Любопытная хозяйка приступила было к обоим странникам с расспросами о столь загадочном предвещании; но Фомушка круто отрезал, что узнаешь, мол, завтра, а ныне нет тебе на то знатье мово разрешенья!
Тотчас же после этого он заперся на ключ в буфетной, где обыкновенно почивал на жаркой лежанке, а Макридушка замкнула за собою на задвижку дверь в гардеробной хозяйки, отданной в ее пользование. И тот и другая затеплили по восковой свече, и добродушные старички, заинтригованные таким загадочным поведением своих гостей, неоднократно подходя на цыпочках к той и другой двери, могли явственно расслушать и там и здесь какое-то молитвенное бормотание.

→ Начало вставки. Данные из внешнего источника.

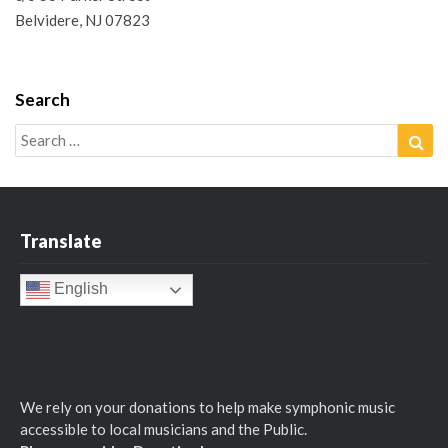
Belvidere, NJ 07823
Search
Search
Sea
for:
Translate
English
We rely on your donations to help make symphonic music
accessible to local musicians and the Public.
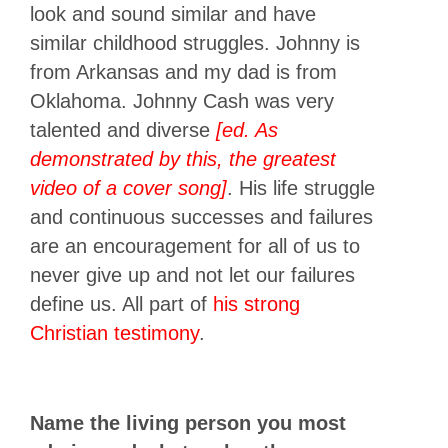
look and sound similar and have
similar childhood struggles. Johnny is
from Arkansas and my dad is from
Oklahoma. Johnny Cash was very
talented and diverse
[ed. As
demonstrated by this, the greatest
video of a cover song]
. His life struggle
and continuous successes and failures
are an encouragement for all of us to
never give up and not let our failures
define us. All part of
his strong
Christian testimony
.
Name the living person you most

Наутро Фомушка, с тою же таинственностью, позвал к себе в буфетную обоих старичков и Макриду-странницу.
– Ну, христолюбцы мои милосердливые! – заговорил он, трижды перекрестясь на образ. – Обещал я вам благодати, и прикатила она – благодать-то. Еще со вчерасева притащил я ее с собою. Великая у меня есть сокровища, и николи я с нею не желал разлучиться… Ну да уж так и быть – жертвую для вас, за ваше ублаженье. Странных людей не брезгаете – за то вам и жертвую! Притащил я с собою эту самую сокровищу от святых гор синайских. Шел я через эти самые горы синайские во Святую землю с одним монашком. Был он такой из себя старичок праведный, и шли мы только двое; проходили пустыню великию, и скрючила его тут трясовица с огневицею. Видит он, что конешный час ему приблизился, а вси друзи и ближние далече от него сташа. Споведался он мне на свой конешный час и отдал притом эту самую сокровищу, а сам завет положил, чтобы хранить мне сокровищу верно алибо отдать ее в надежные руки. Как взял с меня этот самый обет, так и преставился, и пошел от него тогда тимиан благоухания по всей по пустыне.

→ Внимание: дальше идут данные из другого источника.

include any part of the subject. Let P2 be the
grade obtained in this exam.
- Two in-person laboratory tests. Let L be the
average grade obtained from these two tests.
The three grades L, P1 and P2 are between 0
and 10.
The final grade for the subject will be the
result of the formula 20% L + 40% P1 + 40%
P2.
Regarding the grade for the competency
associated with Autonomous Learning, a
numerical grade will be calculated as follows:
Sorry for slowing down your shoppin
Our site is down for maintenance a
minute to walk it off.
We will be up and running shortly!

– Какое же это сокровище? – затаив дыхание, несмело вопросили старики.
Фомушка поднялся с тем медленным спокойствием, которое изобличает в человеке сознание необыкновенной важности его поступка, и неторопливо развязал узлы цветного ситцевого платка, откуда вынул нечто завернутое в старый парчовый лоскут, тщательно перевязанный тесемкою. От лоскута разлился по комнате легкий запах ладану и розового масла.
Та же неторопливая важность сопровождала и развязывание тесемки.
Савелий Никанорович и его супруга взирали на все это в каком-то благоговейном, трепетном ожидании, и вдруг перед изумленными очами их появились небольшой осколок какой-то темной косточки и небольшая склянка, наполненная какою-то маслянистою массою совершенно черного цвета.
Фомка хлопнулся перед этими предметами на колени и стал усердно креститься и класть земные поклоны. Макрида последовала его примеру, а за Макридой и хозяин с хозяйкой стали делать то же.
– Узрите! – торжественно заговорил Фомушка, с осторожностью указывая на склянку и кость. – Се убо тьма египетская, в Соломонов сосуд заключена, а это моща.
Черная склянка была тщательно закупорена пробкою и поверх пробки туго обтянута воловьим пузырем.
Савелий Никанорович протянул было к ней руку с намерением полюбоваться, как вдруг Фомушка-блаженный остановил его на полдороге, поспешно отстранив его локтем, с каким-то опасливым испугом.
– Не прикасайтеся! Не прикасайтеся! – заговорил он торопливо. – Говорю вам, это – тьма египетская. Она теперь заключена есть во склянницу, а ежели – Боже избави – разбить эту склянницу алибо откупорить – она сейчас же и расточится! По всей земле расточится! И свету уж ни чуточки не будет, и вси мы будем тогда во тьме ходящие!
– Свят! свят! свят! – в религиозном ужасе шептала, крестясь, Макрида.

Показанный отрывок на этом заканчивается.